**Activity**
Copy out all of the records. Keep every word exact.
*** Block opens ***
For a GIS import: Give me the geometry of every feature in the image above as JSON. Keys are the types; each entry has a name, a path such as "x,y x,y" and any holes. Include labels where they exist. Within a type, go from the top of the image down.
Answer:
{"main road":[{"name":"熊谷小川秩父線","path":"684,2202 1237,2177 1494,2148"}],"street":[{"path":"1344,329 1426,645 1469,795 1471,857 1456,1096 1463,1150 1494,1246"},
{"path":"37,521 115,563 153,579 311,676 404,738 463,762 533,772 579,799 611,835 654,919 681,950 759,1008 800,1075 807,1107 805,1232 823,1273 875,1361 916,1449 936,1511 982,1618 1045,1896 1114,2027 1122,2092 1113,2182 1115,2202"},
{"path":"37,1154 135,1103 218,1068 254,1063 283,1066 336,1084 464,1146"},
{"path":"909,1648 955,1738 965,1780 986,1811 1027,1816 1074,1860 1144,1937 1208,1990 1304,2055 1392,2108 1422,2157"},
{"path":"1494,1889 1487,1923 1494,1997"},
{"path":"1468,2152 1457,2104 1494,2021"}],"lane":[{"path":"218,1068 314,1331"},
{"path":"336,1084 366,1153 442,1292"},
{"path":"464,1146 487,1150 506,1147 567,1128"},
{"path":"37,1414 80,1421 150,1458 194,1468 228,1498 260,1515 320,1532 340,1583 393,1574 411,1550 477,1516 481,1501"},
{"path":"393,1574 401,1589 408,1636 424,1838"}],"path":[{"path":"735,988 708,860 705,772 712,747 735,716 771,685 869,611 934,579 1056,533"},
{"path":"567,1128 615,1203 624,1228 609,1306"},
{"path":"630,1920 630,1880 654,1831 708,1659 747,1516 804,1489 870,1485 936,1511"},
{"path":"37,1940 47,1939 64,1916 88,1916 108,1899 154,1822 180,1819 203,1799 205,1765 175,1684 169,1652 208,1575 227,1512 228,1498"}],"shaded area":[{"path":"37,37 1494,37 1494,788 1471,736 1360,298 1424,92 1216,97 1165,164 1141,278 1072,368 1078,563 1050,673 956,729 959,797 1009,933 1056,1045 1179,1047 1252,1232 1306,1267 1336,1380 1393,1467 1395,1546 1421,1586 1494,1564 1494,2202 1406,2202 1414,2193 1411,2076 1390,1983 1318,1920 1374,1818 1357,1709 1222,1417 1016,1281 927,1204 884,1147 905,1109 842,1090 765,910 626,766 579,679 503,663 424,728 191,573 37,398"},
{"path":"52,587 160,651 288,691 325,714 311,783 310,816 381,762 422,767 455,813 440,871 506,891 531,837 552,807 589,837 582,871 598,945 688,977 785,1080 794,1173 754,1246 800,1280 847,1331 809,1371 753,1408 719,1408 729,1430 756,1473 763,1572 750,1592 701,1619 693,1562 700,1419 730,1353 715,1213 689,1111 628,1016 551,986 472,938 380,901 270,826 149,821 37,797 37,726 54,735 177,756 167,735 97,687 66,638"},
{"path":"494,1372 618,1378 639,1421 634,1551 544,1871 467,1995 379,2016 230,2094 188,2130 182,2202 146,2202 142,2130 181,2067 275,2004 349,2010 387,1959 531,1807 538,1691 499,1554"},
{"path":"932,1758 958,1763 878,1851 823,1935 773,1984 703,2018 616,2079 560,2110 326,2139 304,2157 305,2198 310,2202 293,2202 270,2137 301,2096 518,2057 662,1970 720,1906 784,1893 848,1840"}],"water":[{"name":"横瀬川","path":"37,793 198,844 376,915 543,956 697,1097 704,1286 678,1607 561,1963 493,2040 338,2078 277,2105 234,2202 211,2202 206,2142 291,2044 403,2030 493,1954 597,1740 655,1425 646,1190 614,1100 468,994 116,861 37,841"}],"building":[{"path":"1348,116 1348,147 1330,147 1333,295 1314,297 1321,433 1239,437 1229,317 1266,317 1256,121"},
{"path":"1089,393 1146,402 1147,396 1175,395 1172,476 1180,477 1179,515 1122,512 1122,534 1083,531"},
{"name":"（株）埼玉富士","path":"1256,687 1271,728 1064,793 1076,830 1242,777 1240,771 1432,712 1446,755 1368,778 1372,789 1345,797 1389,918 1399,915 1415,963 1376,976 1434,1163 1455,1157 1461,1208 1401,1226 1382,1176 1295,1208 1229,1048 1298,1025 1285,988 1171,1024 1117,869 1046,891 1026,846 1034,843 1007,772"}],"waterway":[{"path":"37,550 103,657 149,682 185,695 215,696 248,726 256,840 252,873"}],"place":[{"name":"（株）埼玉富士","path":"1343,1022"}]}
*** Block closes ***
**Answer to this problem**
For a GIS import: Give me the geometry of every feature in the image above as JSON. Keys are the types; each entry has a name, a path such as "x,y x,y" and any holes. Include labels where they exist. Within a type, go from the top of the image down.
Answer:
{"main road":[{"name":"熊谷小川秩父線","path":"684,2202 1237,2177 1494,2148"}],"street":[{"path":"1344,329 1426,645 1469,795 1471,857 1456,1096 1463,1150 1494,1246"},
{"path":"37,521 115,563 153,579 311,676 404,738 463,762 533,772 579,799 611,835 654,919 681,950 759,1008 800,1075 807,1107 805,1232 823,1273 875,1361 916,1449 936,1511 982,1618 1045,1896 1114,2027 1122,2092 1113,2182 1115,2202"},
{"path":"37,1154 135,1103 218,1068 254,1063 283,1066 336,1084 464,1146"},
{"path":"909,1648 955,1738 965,1780 986,1811 1027,1816 1074,1860 1144,1937 1208,1990 1304,2055 1392,2108 1422,2157"},
{"path":"1494,1889 1487,1923 1494,1997"},
{"path":"1468,2152 1457,2104 1494,2021"}],"lane":[{"path":"218,1068 314,1331"},
{"path":"336,1084 366,1153 442,1292"},
{"path":"464,1146 487,1150 506,1147 567,1128"},
{"path":"37,1414 80,1421 150,1458 194,1468 228,1498 260,1515 320,1532 340,1583 393,1574 411,1550 477,1516 481,1501"},
{"path":"393,1574 401,1589 408,1636 424,1838"}],"path":[{"path":"735,988 708,860 705,772 712,747 735,716 771,685 869,611 934,579 1056,533"},
{"path":"567,1128 615,1203 624,1228 609,1306"},
{"path":"630,1920 630,1880 654,1831 708,1659 747,1516 804,1489 870,1485 936,1511"},
{"path":"37,1940 47,1939 64,1916 88,1916 108,1899 154,1822 180,1819 203,1799 205,1765 175,1684 169,1652 208,1575 227,1512 228,1498"}],"shaded area":[{"path":"37,37 1494,37 1494,788 1471,736 1360,298 1424,92 1216,97 1165,164 1141,278 1072,368 1078,563 1050,673 956,729 959,797 1009,933 1056,1045 1179,1047 1252,1232 1306,1267 1336,1380 1393,1467 1395,1546 1421,1586 1494,1564 1494,2202 1406,2202 1414,2193 1411,2076 1390,1983 1318,1920 1374,1818 1357,1709 1222,1417 1016,1281 927,1204 884,1147 905,1109 842,1090 765,910 626,766 579,679 503,663 424,728 191,573 37,398"},
{"path":"52,587 160,651 288,691 325,714 311,783 310,816 381,762 422,767 455,813 440,871 506,891 531,837 552,807 589,837 582,871 598,945 688,977 785,1080 794,1173 754,1246 800,1280 847,1331 809,1371 753,1408 719,1408 729,1430 756,1473 763,1572 750,1592 701,1619 693,1562 700,1419 730,1353 715,1213 689,1111 628,1016 551,986 472,938 380,901 270,826 149,821 37,797 37,726 54,735 177,756 167,735 97,687 66,638"},
{"path":"494,1372 618,1378 639,1421 634,1551 544,1871 467,1995 379,2016 230,2094 188,2130 182,2202 146,2202 142,2130 181,2067 275,2004 349,2010 387,1959 531,1807 538,1691 499,1554"},
{"path":"932,1758 958,1763 878,1851 823,1935 773,1984 703,2018 616,2079 560,2110 326,2139 304,2157 305,2198 310,2202 293,2202 270,2137 301,2096 518,2057 662,1970 720,1906 784,1893 848,1840"}],"water":[{"name":"横瀬川","path":"37,793 198,844 376,915 543,956 697,1097 704,1286 678,1607 561,1963 493,2040 338,2078 277,2105 234,2202 211,2202 206,2142 291,2044 403,2030 493,1954 597,1740 655,1425 646,1190 614,1100 468,994 116,861 37,841"}],"building":[{"path":"1348,116 1348,147 1330,147 1333,295 1314,297 1321,433 1239,437 1229,317 1266,317 1256,121"},
{"path":"1089,393 1146,402 1147,396 1175,395 1172,476 1180,477 1179,515 1122,512 1122,534 1083,531"},
{"name":"（株）埼玉富士","path":"1256,687 1271,728 1064,793 1076,830 1242,777 1240,771 1432,712 1446,755 1368,778 1372,789 1345,797 1389,918 1399,915 1415,963 1376,976 1434,1163 1455,1157 1461,1208 1401,1226 1382,1176 1295,1208 1229,1048 1298,1025 1285,988 1171,1024 1117,869 1046,891 1026,846 1034,843 1007,772"}],"waterway":[{"path":"37,550 103,657 149,682 185,695 215,696 248,726 256,840 252,873"}],"place":[{"name":"（株）埼玉富士","path":"1343,1022"}]}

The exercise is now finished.